After you select a column from the drop-down, click the Update Settings button.
Changing Existing Replication Keys
Changing an existing Replication Key for a table is simple - just open up the Table Settings page for the table and select the new Replication Key column from the drop-down menu.
When you change a table’s Replication Key, Stitch will queue a full re-sync of the table’s data. We do this to ensure that there aren’t any gaps because of the Replication Key switch.
Resetting Replication Keys
Replication Keys can be reset for database and (most) SaaS integrations.
There may be times when you need to fully replicate a table (or tables) that usually update incrementally. If, for example, you add a new column and want to backfill data for already-replicated rows, forcing a full re-sync of the table will populate the column for existing rows and replicate new records. You can do this by resetting Replication Keys.
Important: Before resetting Replication Keys:
Note that this process:
- Will delete and re-create your destination tables with a full re-replication of your source data.
- Will lead to increased row counts which will count towards your limit.
- Cannot be interrupted or reversed once confirmed.
If you have questions or concerns about resetting Replication Keys, we encourage you to reach out to support before proceeding.
Resetting Database Integration Replication Keys
Replication Keys in database integrations can be reset at the integration or the table level.
- At the integration level, the reset will clear the replication key value for ALL tables AND queue a full re-sync for all tables in the integration.
- At the table level, the reset will clear the replication key value AND queue a full re-sync for that table only.
To reset Replication Keys, do the following:
Click into the integration from the Stitch Dashboard page.
- To reset the entire integration: Click the Settings link and skip to step 3.
- To reset a table: Locate the table you want and click into it. Click the Table Settings link, located near the top right corner, and proceed to step 3.
- Scroll down to the Reset Replication Keys section.
- Click the Reset Keys button.
- When prompted, click OK to confirm.
- A Success! message will display at the top of the page.
At this point, a full re-sync of the integration will be queued. Note that if there is a large volume of data to be replicated, it may take some time before you see the changes in your data warehouse.

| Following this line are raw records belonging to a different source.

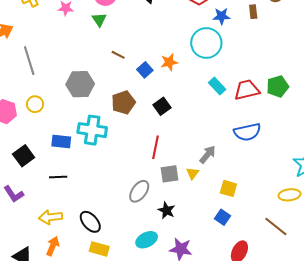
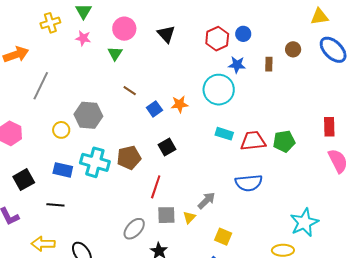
gray line: (29, 61) -> (41, 86), turned 36
cyan rectangle: (217, 86) -> (224, 134), turned -36
brown pentagon: (123, 102) -> (129, 158), moved
yellow circle: (35, 104) -> (61, 130), moved

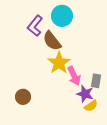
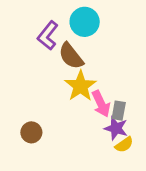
gray rectangle: (96, 81) -> (119, 111), moved

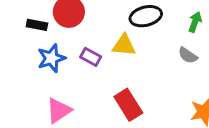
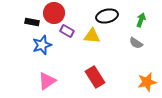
purple rectangle: (91, 57) -> (67, 31), moved

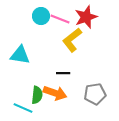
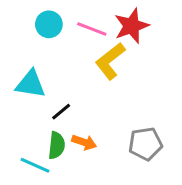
cyan circle: (41, 16) -> (49, 24), moved
black line: (63, 73) -> (61, 112), moved, turned -40
orange arrow: (55, 93) -> (84, 142), size x0.7

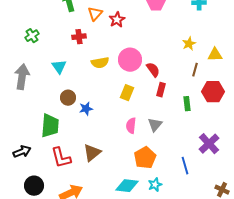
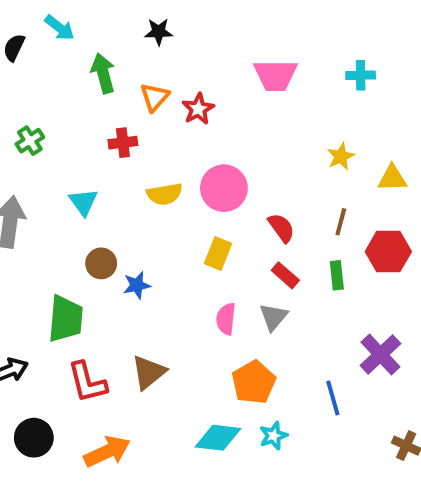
red semicircle: (153, 70) -> (281, 228), moved
brown line: (195, 70) -> (341, 222), moved
red rectangle: (161, 90) -> (285, 275), moved, turned -64

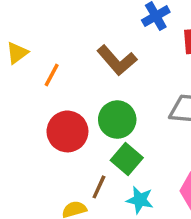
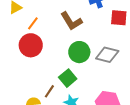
green circle: (117, 120) -> (79, 52), moved
red circle: (67, 131) -> (31, 45), moved

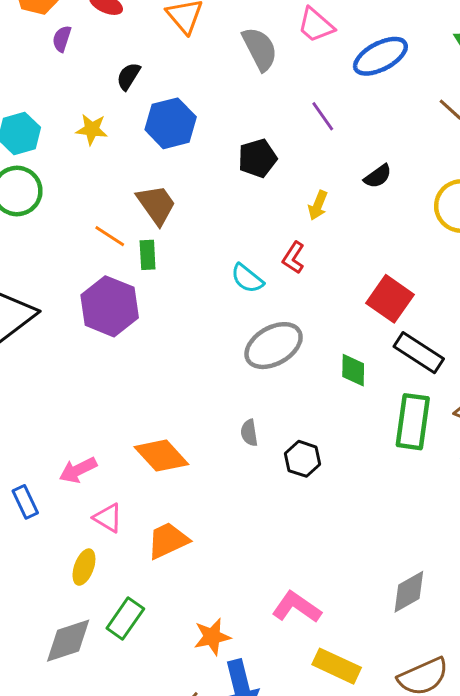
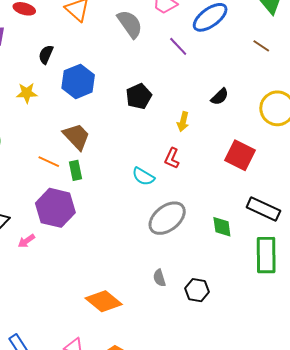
purple line: (323, 116) -> (178, 46), moved
red square: (390, 299) -> (240, 155), moved
pink arrow: (78, 470) -> (26, 241), moved, size x0.7

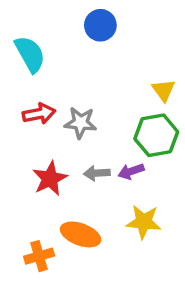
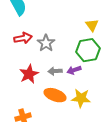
gray star: (81, 123) -> (46, 43), turned 30
orange ellipse: (81, 234) -> (55, 95), moved

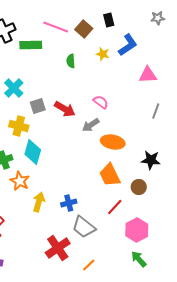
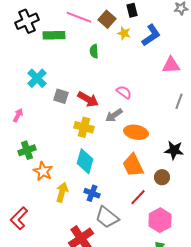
yellow star: (103, 54) -> (124, 33), moved
gray square: (38, 106) -> (61, 96), turned 35
yellow cross: (19, 126) -> (84, 127), moved
cyan diamond: (33, 152) -> (85, 161), moved
blue cross: (69, 203) -> (92, 193), turned 35

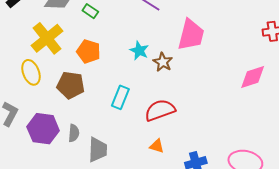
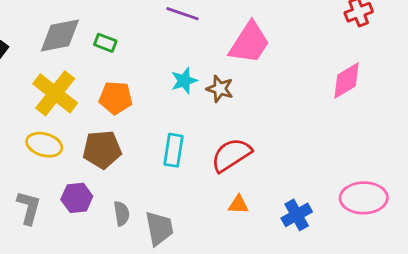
pink trapezoid: (191, 35) -> (249, 43), turned 32
cyan star: (139, 51) -> (184, 81), turned -30
yellow ellipse: (31, 72) -> (44, 145), turned -40
purple hexagon: (43, 129) -> (77, 198), moved, size x0.7

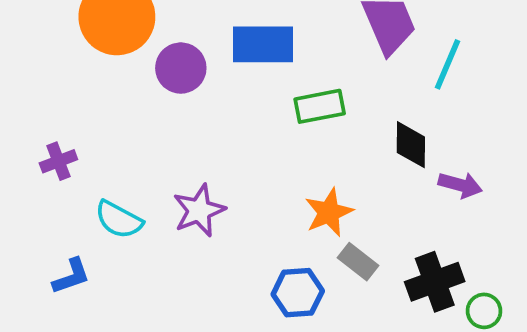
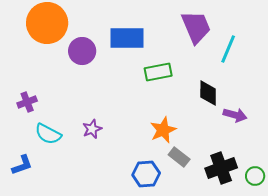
purple cross: (58, 161) -> (27, 102), moved
purple star: (199, 210) -> (92, 129), size x0.7
green circle: (484, 311) -> (255, 176), moved

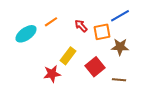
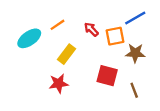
yellow rectangle: (68, 56) -> (66, 54), moved
red square: (95, 67) -> (107, 76), turned -36
brown line: (119, 80) -> (134, 90), turned 64

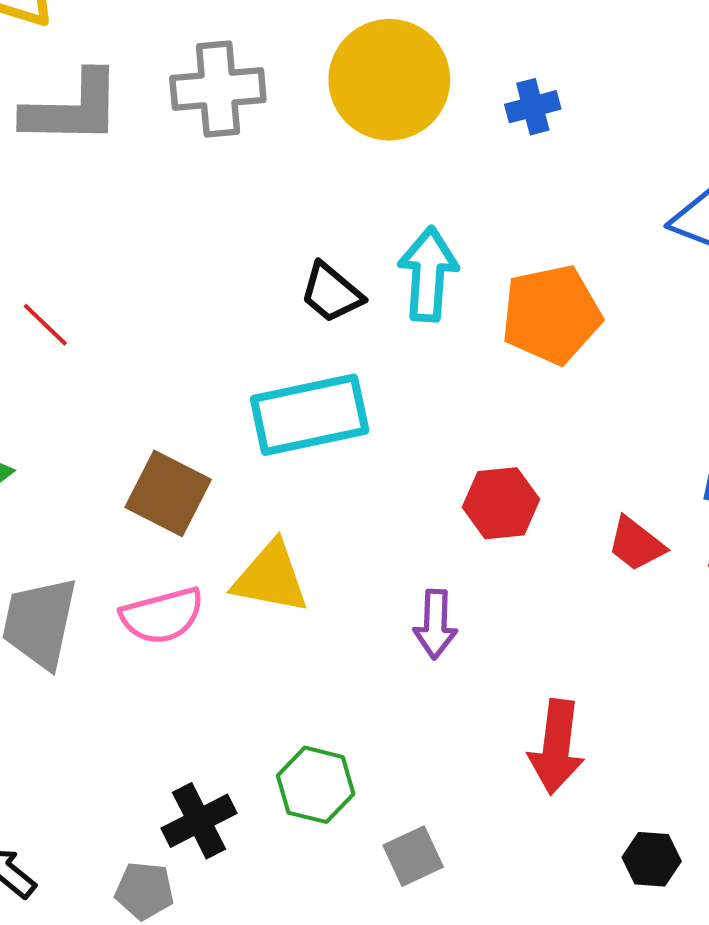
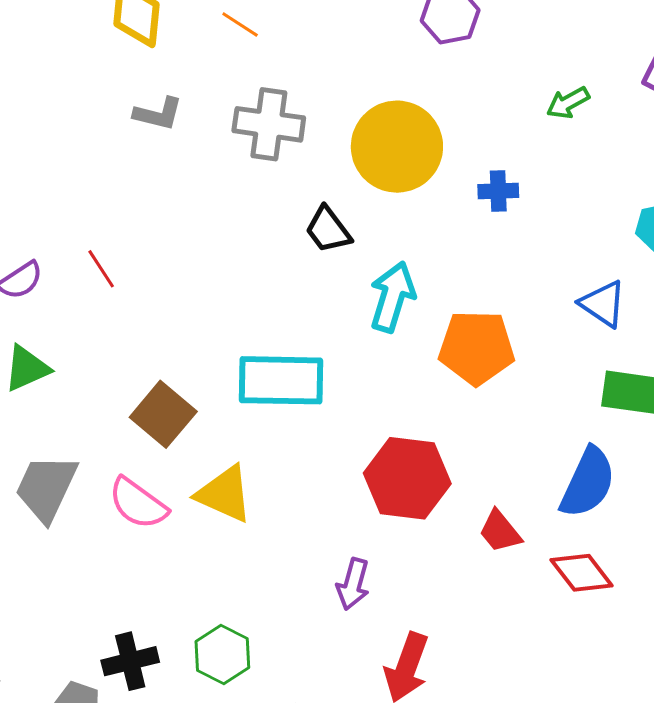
gray L-shape: (72, 108) -> (158, 114), size x0.6
black trapezoid: (331, 293) -> (328, 230), moved
red hexagon: (501, 503) -> (407, 478), size x1.5
pink semicircle: (162, 616) -> (138, 503), turned 38
purple arrow: (435, 624) -> (353, 584), moved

Resetting SaaS Integration Replication Keys
Resetting the Replication Keys for a SaaS integration is done by changing the Historical Sync date in the Integration Settings page. When this date is changed, all saved values will be overwritten AND a full re-sync of the integration will be queued.
This feature may not be available for some integrations. Because this approach uses date-based replication, some integrations may be incompatible. For example: Pardot doesn’t support date-based replication, meaning this feature will not be available for Pardot connections.
Changing the Historical Sync date has its own set of considerations and gotchas. Please refer to the Syncing Historical SaaS Data guide for more info.